A whole Yotto love
On his return to India, underground house producer Yotto is more than happy to be back in the country. Wrapping up a four-city tour on Sunday that went through Mumbai, Pune, Bengaluru and Hyderabad, Otto Yliperttula’s (his real name) mellow yet danceable tunes were a hit everywhere he went. “The people here party very well, and they really get into the music. It’s probably just growing all the time, and it looks kind of promising,” the Finnish DJ says of the Indian EDM scene.
After being picked up by deep house label Anjunadeep late last year, Yotto’s been busy touring the world alongside fellow label mates. “It’s great working with (Anjunadeep) and it’s changed a lot since before, because even my management changed. It switched everything into a whole other gear and it just made everything so much more professional,” says Yotto.

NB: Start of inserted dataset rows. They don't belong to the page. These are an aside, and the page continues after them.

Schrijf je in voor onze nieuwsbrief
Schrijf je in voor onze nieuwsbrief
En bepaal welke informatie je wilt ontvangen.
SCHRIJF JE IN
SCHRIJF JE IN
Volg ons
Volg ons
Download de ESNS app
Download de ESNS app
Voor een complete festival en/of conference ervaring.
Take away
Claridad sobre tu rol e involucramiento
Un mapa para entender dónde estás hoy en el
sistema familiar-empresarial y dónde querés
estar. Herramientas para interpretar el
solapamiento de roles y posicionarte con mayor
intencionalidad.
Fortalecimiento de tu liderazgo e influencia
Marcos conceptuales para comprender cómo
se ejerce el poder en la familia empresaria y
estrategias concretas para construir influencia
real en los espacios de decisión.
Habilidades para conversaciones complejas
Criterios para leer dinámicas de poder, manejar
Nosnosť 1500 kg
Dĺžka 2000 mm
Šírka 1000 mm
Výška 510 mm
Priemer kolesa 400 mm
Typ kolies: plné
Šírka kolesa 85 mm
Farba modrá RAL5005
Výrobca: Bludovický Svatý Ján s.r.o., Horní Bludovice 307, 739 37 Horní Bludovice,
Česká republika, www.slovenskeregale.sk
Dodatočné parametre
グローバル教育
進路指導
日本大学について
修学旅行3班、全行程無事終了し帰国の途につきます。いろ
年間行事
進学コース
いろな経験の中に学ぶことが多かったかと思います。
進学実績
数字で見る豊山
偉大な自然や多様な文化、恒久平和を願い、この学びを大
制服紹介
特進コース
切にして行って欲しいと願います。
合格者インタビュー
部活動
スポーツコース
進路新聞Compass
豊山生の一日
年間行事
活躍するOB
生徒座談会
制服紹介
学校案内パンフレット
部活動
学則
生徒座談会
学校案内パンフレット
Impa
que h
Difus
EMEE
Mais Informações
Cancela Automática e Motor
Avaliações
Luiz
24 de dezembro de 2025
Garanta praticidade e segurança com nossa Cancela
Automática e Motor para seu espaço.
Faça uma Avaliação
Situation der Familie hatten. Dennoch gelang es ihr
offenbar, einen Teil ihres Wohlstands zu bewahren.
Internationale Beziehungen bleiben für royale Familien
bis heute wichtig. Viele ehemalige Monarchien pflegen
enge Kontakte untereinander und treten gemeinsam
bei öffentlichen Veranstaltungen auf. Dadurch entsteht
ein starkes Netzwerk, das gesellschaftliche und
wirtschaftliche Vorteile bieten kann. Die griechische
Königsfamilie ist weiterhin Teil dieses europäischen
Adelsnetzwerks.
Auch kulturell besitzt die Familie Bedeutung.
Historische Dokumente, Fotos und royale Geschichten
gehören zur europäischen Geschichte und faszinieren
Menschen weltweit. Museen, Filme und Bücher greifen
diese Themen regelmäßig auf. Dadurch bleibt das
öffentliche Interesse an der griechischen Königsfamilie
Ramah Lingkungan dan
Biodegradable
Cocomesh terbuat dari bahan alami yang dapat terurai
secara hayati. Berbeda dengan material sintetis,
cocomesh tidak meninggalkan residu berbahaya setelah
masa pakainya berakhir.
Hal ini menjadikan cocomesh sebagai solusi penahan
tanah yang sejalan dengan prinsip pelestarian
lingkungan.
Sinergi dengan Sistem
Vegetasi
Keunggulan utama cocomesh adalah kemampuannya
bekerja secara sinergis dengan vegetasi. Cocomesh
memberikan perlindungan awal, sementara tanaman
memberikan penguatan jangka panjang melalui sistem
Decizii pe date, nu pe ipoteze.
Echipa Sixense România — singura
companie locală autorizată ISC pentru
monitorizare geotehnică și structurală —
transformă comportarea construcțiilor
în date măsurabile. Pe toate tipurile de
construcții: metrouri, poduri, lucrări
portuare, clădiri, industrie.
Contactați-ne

The touring, he says, is also something that inspires him when he’s working on new material — “I always try to work on a lot of music when I’m touring and get drafts out when I’m flying. And then, when I get back home I turn them into actual tracks. It’s inspiring to be in different locations and it’s good to have those energy levels around you.”
His interest in music began with him playing the piano as a kid, which led to him fooling around with a synthesiser and computer software at home to create “some horrible music” at first. “We have a great public library system in Finland that let me scroll through all these great records and borrow them for free for a couple of weeks. I once accidentally picked up music by the Chemical Brothers and Moby. They were probably the first proper influences I had,” Yotto says, adding that he also used to listen to rock and hip hop thanks to his family — including his brother, who goes by the moniker CAPS, and who is “way more skilled” at music than he is.
Also known for his remixes of tracks by mainstream artistes like Coldplay, Yotto believes that remixes take up just as much of his creative process as original material does. “I always try to remix tracks I really like, if they’re challenging. So I can turn the original into something that’s different but playable in a whole new environment, and that fit in my sets too,” he says, explaining that his music “works in a club environment, but is what you’d also like to listen to at home as well”.
Transitioning into the mainstream has its pitfalls with producers labelled as sell-outs for doing so, but Yotto says that this is just not true. “I don’t really see them as selling out, they’re just making music that most people become in to. Especially some of the older guys like David Guetta — they get a lot of bad press, but I just think their music has always been that like that — catchy. And it’s just a lot more people are enjoying it now.”